* [Problem requirements]: Records follow. Print exactly the lines from the one that has "459 852 1224" through the one that has "541 422 1.80", inclusive, and omit the pictures.
■ ■ ■ ■
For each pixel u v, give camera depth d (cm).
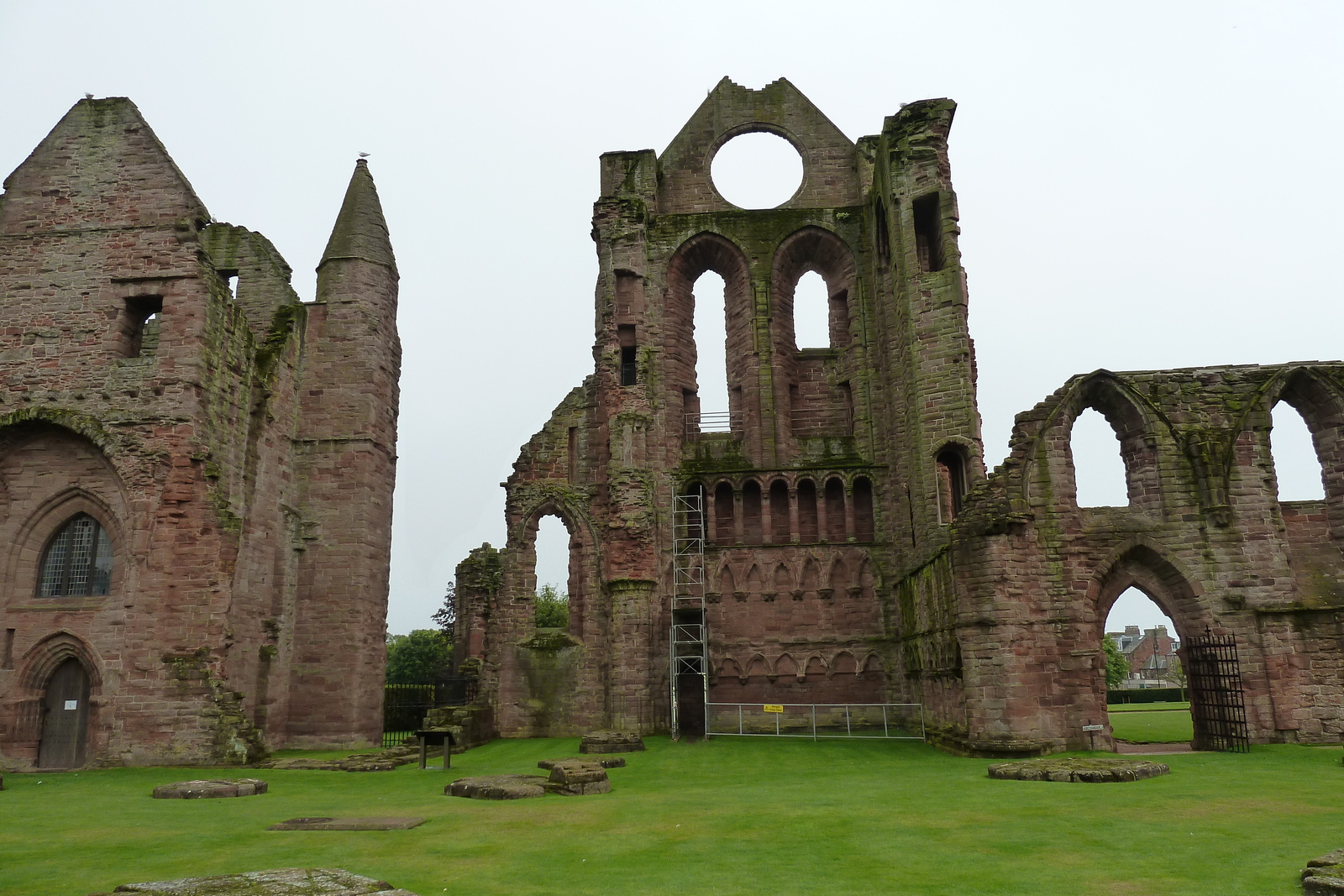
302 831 1427
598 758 2623
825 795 1808
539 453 4262
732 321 4472
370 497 3647
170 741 2720
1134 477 2955
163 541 2834
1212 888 988
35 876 1118
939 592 3052
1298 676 2761
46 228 3108
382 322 3841
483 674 4041
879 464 4056
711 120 4694
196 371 2939
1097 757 2342
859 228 4353
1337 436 2923
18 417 2919
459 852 1224
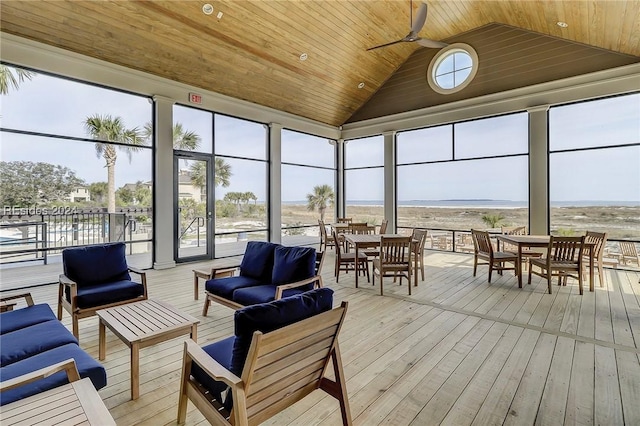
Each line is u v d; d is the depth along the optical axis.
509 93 6.28
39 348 1.83
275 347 1.33
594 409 1.91
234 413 1.30
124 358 2.56
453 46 6.93
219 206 6.79
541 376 2.28
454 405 1.96
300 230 8.59
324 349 1.63
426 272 5.60
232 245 7.05
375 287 4.71
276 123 7.64
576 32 5.28
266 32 5.32
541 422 1.80
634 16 4.07
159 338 2.14
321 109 8.15
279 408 1.54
■ ■ ■ ■
* [Task output]:
459 852 1224
Each line is u v d; d is the depth along the optical axis.
509 93 6.28
39 348 1.83
275 347 1.33
594 409 1.91
234 413 1.30
124 358 2.56
453 46 6.93
219 206 6.79
541 376 2.28
454 405 1.96
300 230 8.59
324 349 1.63
426 272 5.60
232 245 7.05
375 287 4.71
276 123 7.64
576 32 5.28
266 32 5.32
541 422 1.80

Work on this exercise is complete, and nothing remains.